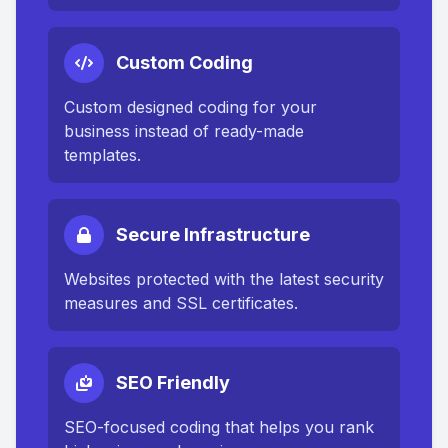
Custom Coding
Custom designed coding for your
business instead of ready-made
templates.
Secure Infrastructure
Websites protected with the latest security
measures and SSL certificates.
SEO Friendly
SEO-focused coding that helps you rank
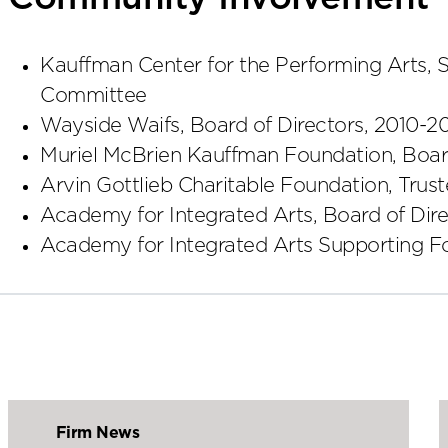
Kauffman Center for the Performing Arts, 
Committee
Wayside Waifs, Board of Directors, 2010-2
Muriel McBrien Kauffman Foundation, Board
Arvin Gottlieb Charitable Foundation, Trus
Academy for Integrated Arts, Board of Dire
Academy for Integrated Arts Supporting Fo
Firm News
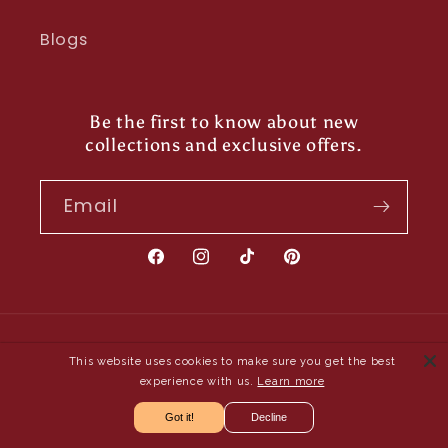
Blogs
Be the first to know about new
collections and exclusive offers.
Email
Facebook
Instagram
TikTok
Pinterest
Payment
This website uses cookies to make sure you get the best
methods
experience with us.
Learn more
Got it!
Decline
© 2026,
Shayona UK
- Owned and Operated by Saya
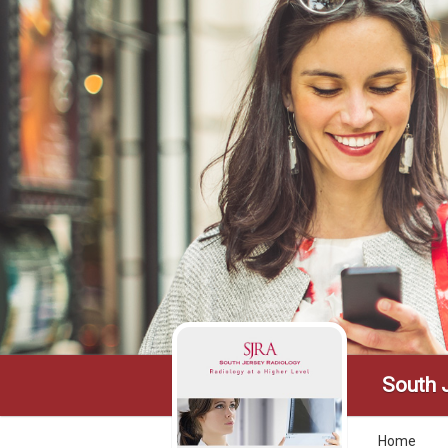
South 
Home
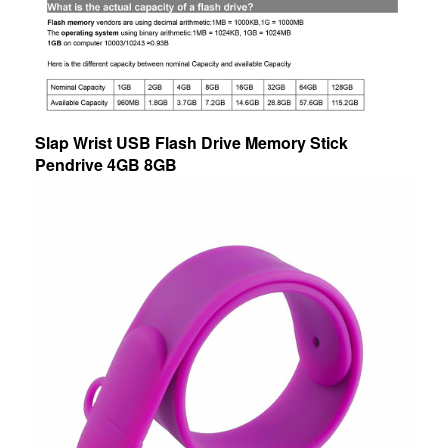
Slap Wrist USB Flash Drive Memory Stick
Pendrive 4GB 8GB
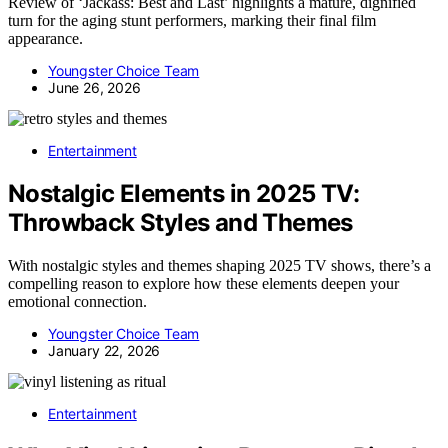
Review of ‘Jackass: Best and Last’ highlights a mature, dignified
turn for the aging stunt performers, marking their final film
appearance.
Youngster Choice Team
June 26, 2026
Entertainment
Nostalgic Elements in 2025 TV:
Throwback Styles and Themes
With nostalgic styles and themes shaping 2025 TV shows, there’s a
compelling reason to explore how these elements deepen your
emotional connection.
Youngster Choice Team
January 22, 2026
Entertainment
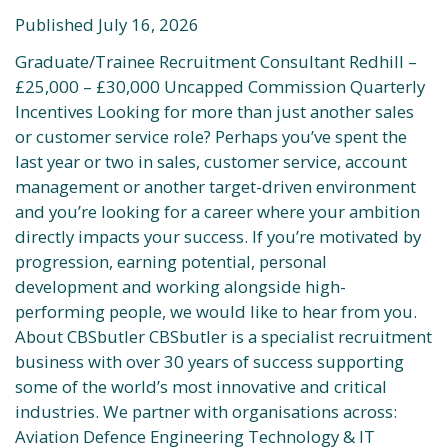
Published July 16, 2026
Graduate/Trainee Recruitment Consultant Redhill –
£25,000 – £30,000 Uncapped Commission Quarterly
Incentives Looking for more than just another sales
or customer service role? Perhaps you’ve spent the
last year or two in sales, customer service, account
management or another target-driven environment
and you’re looking for a career where your ambition
directly impacts your success. If you’re motivated by
progression, earning potential, personal
development and working alongside high-
performing people, we would like to hear from you.
About CBSbutler CBSbutler is a specialist recruitment
business with over 30 years of success supporting
some of the world’s most innovative and critical
industries. We partner with organisations across:
Aviation Defence Engineering Technology & IT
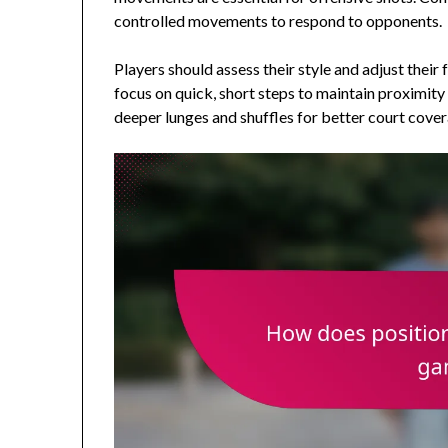
controlled movements to respond to opponents.
Players should assess their style and adjust their
focus on quick, short steps to maintain proximity
deeper lunges and shuffles for better court cover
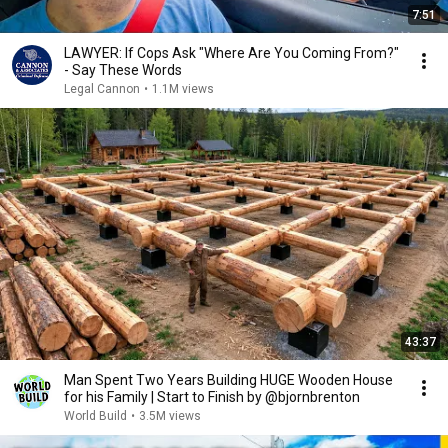
7:51
LAWYER: If Cops Ask "Where Are You Coming From?"
- Say These Words
Legal Cannon
•
1.1M views
43:37
Man Spent Two Years Building HUGE Wooden House
for his Family | Start to Finish by @bjornbrenton
World Build
•
3.5M views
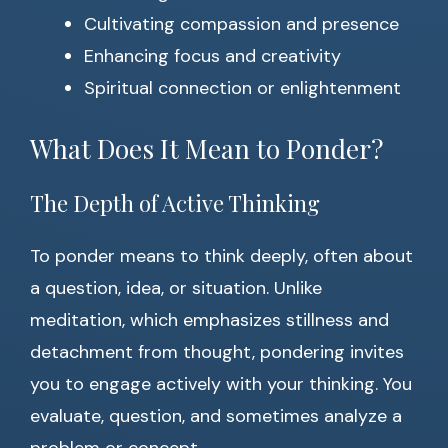
Cultivating compassion and presence
Enhancing focus and creativity
Spiritual connection or enlightenment
What Does It Mean to Ponder?
The Depth of Active Thinking
To ponder means to think deeply, often about
a question, idea, or situation. Unlike
meditation, which emphasizes stillness and
detachment from thought, pondering invites
you to engage actively with your thinking. You
evaluate, question, and sometimes analyze a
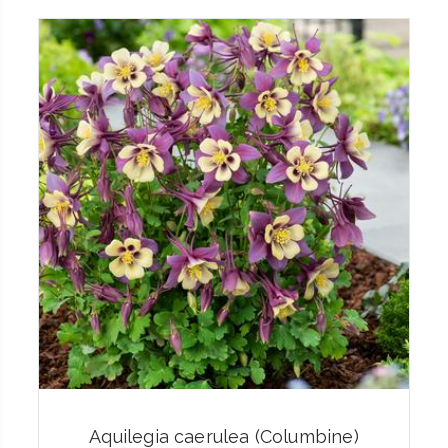
Aquilegia caerulea (Columbine)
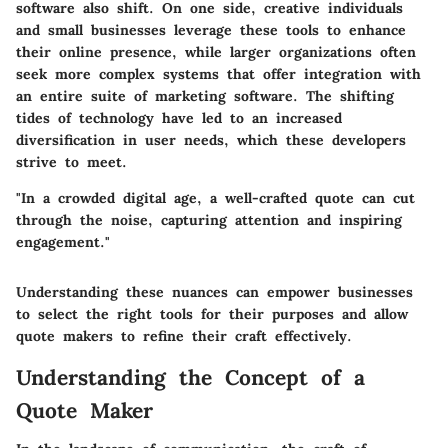
software also shift. On one side, creative individuals
and small businesses leverage these tools to enhance
their online presence, while larger organizations often
seek more complex systems that offer integration with
an entire suite of marketing software. The shifting
tides of technology have led to an increased
diversification in user needs, which these developers
strive to meet.
"In a crowded digital age, a well-crafted quote can cut
through the noise, capturing attention and inspiring
engagement."
Understanding these nuances can empower businesses
to select the right tools for their purposes and allow
quote makers to refine their craft effectively.
Understanding the Concept of a
Quote Maker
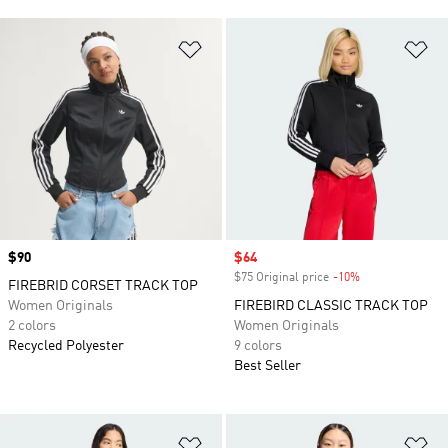
Add to Wishlist
Ad
Price
$90
Sale price
$64
$75 Original price
-10%
Discount
FIREBRID CORSET TRACK TOP
Women Originals
FIREBIRD CLASSIC TRACK TOP
2 colors
Women Originals
Recycled Polyester
9 colors
Best Seller
Add to Wishlist
Ad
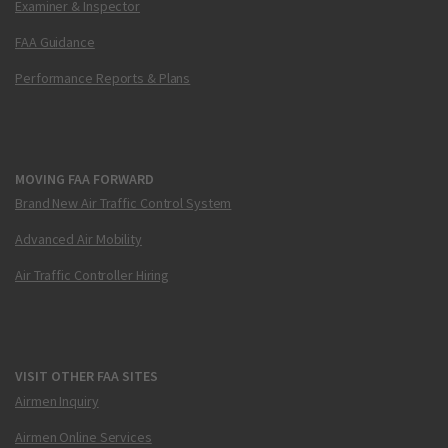
Examiner & Inspector
FAA Guidance
Performance Reports & Plans
MOVING FAA FORWARD
Brand New Air Traffic Control System
Advanced Air Mobility
Air Traffic Controller Hiring
VISIT OTHER FAA SITES
Airmen Inquiry
Airmen Online Services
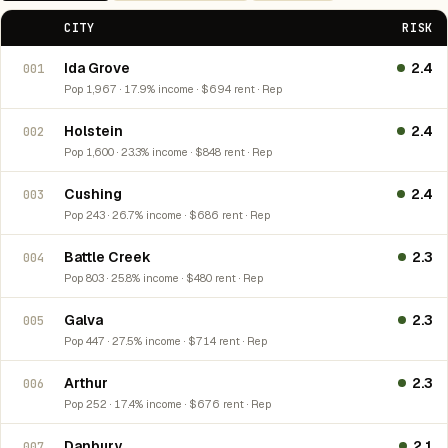
CITY
RISK
Ida Grove
2.4
001
Pop 1,967 · 17.9% income · $694 rent · Rep
Holstein
2.4
002
Pop 1,600 · 23.3% income · $848 rent · Rep
Cushing
2.4
003
Pop 243 · 26.7% income · $686 rent · Rep
Battle Creek
2.3
004
Pop 803 · 25.8% income · $480 rent · Rep
Galva
2.3
005
Pop 447 · 27.5% income · $714 rent · Rep
Arthur
2.3
006
Pop 252 · 17.4% income · $676 rent · Rep
Danbury
2.1
007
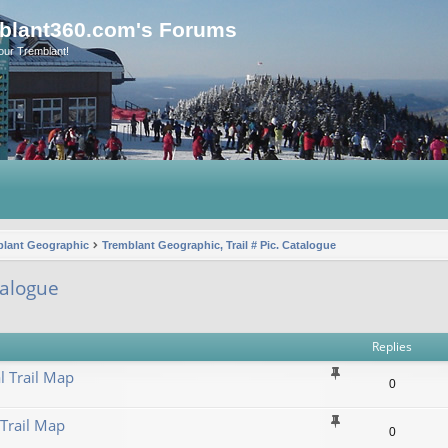
blant360.com's Forums
our Tremblant!
blant Geographic
Tremblant Geographic, Trail # Pic. Catalogue
talogue
vanced search
Replies
l Trail Map
0
 Trail Map
0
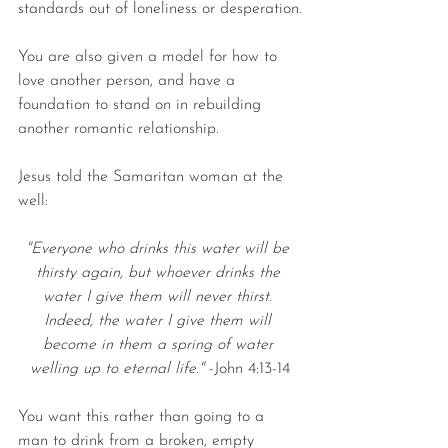
standards out of loneliness or desperation.
You are also given a model for how to 
love another person, and have a 
foundation to stand on in rebuilding 
another romantic relationship.
Jesus told the Samaritan woman at the 
well:
"Everyone who drinks this water will be 
thirsty again, but whoever drinks the 
water I give them will never thirst. 
Indeed, the water I give them will 
become in them a spring of water 
welling up to eternal life." 
-John 4:13-14
You want this rather than going to a 
man to drink from a broken, empty 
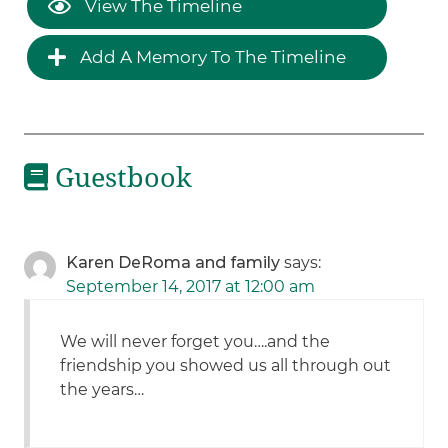
View The Timeline
Add A Memory To The Timeline
Guestbook
Karen DeRoma and family
says:
September 14, 2017 at 12:00 am
We will never forget you….and the
friendship you showed us all through out
the years…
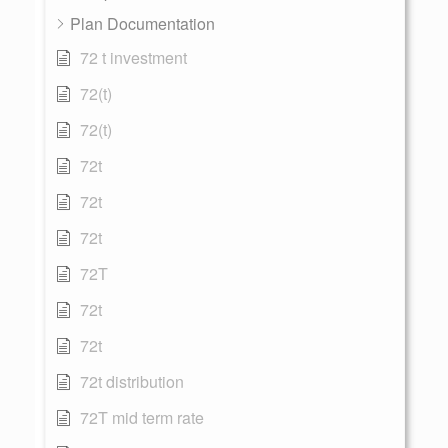
Plan Documentation
72 t investment
72(t)
72(t)
72t
72t
72t
72T
72t
72t
72t distribution
72T mid term rate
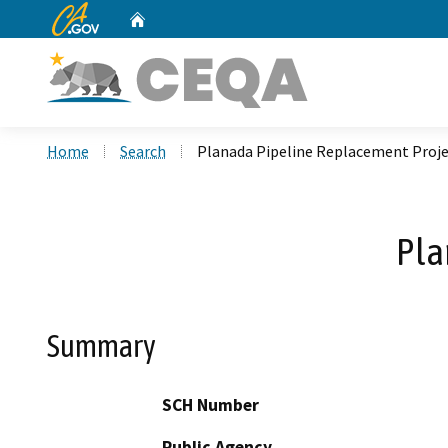
CA.gov
Home
Custom Google Search
Home
Search
Planada Pipeline Replacement Proj
Pla
Summary
SCH Number
Public Agency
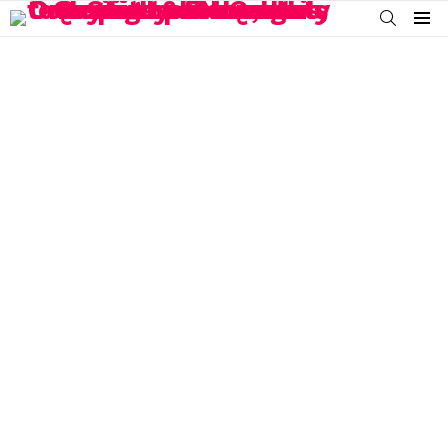
SEARCH
Menu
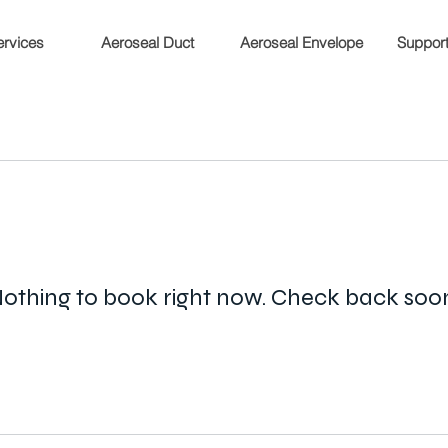
rvices
Aeroseal Duct
Aeroseal Envelope
Support 
othing to book right now. Check back soo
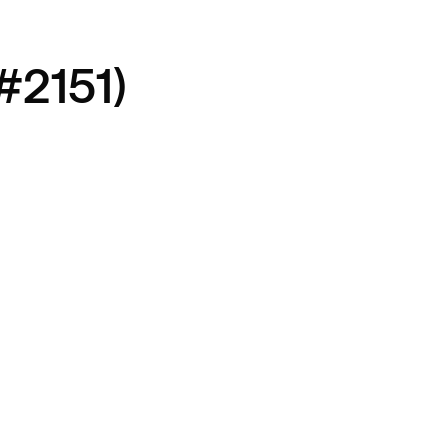
#2151)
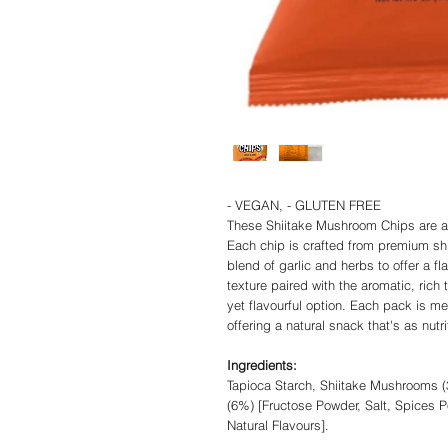
- VEGAN, - GLUTEN FREE
These Shiitake Mushroom Chips are a
Each chip is crafted from premium s
blend of garlic and herbs to offer a f
texture paired with the aromatic, rich 
yet flavourful option. Each pack is me
offering a natural snack that's as nutri
Ingredients:
Tapioca Starch, Shiitake Mushrooms (
(6%) [Fructose Powder, Salt, Spices P
Natural Flavours].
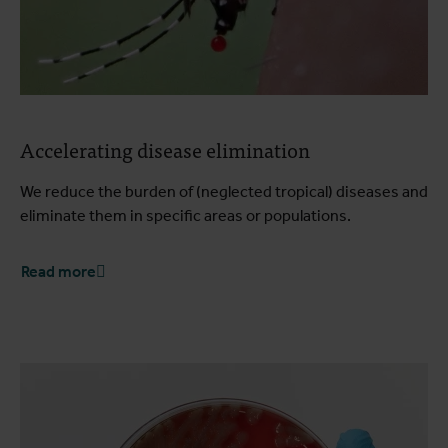
Accelerating disease elimination
We reduce the burden of (neglected tropical) diseases and
eliminate them in specific areas or populations.
Read more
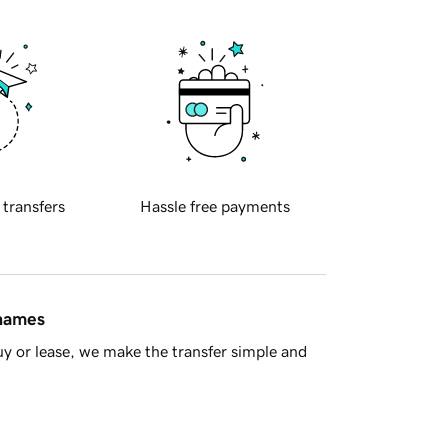
 transfers
Hassle free payments
 names
y or lease, we make the transfer simple and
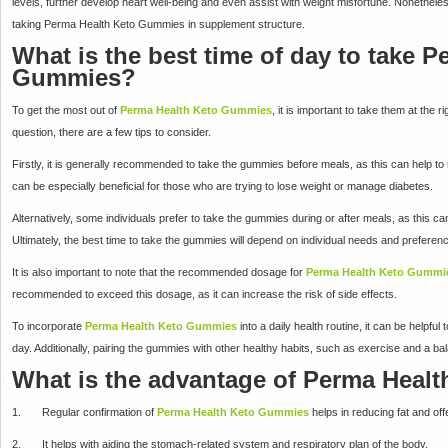
levels, further develop heart well-being and even assist with weight misfortune. Nonetheles
taking Perma Health Keto Gummies in supplement structure.
What is the best time of day to take 
Gummies?
To get the most out of
Perma Health Keto Gummies
, it is important to take them at the r
question, there are a few tips to consider.
Firstly, it is generally recommended to take the gummies before meals, as this can help to 
can be especially beneficial for those who are trying to lose weight or manage diabetes.
Alternatively, some individuals prefer to take the gummies during or after meals, as this ca
Ultimately, the best time to take the gummies will depend on individual needs and preferen
It is also important to note that the recommended dosage for
Perma Health Keto Gummie
recommended to exceed this dosage, as it can increase the risk of side effects.
To incorporate
Perma Health Keto Gummies
into a daily health routine, it can be helpfu
day. Additionally, pairing the gummies with other healthy habits, such as exercise and a bal
What is the advantage of Perma Heal
1. Regular confirmation of
Perma Health Keto Gummies
helps in reducing fat and of
2. It helps with aiding the stomach-related system and respiratory plan of the body.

Problem requirements — The answer should consist only of the lines above from the one with "collections and exclusive offers." through the one with "With nostalgic styles", repeated exactly, with no pictures among them.

Result —
collections and exclusive offers.
Email
Facebook
Instagram
TikTok
Pinterest
Payment
This website uses cookies to make sure you get the best
methods
experience with us.
Learn more
Got it!
Decline
© 2026,
Shayona UK
- Owned and Operated by Saya
South 
Home
Slap Wrist USB Flash Drive Memory Stick
Pendrive 4GB 8GB
Review of ‘Jackass: Best and Last’ highlights a mature, dignified
turn for the aging stunt performers, marking their final film
appearance.
Youngster Choice Team
June 26, 2026
Entertainment
Nostalgic Elements in 2025 TV:
Throwback Styles and Themes
With nostalgic styles and themes shaping 2025 TV shows, there’s a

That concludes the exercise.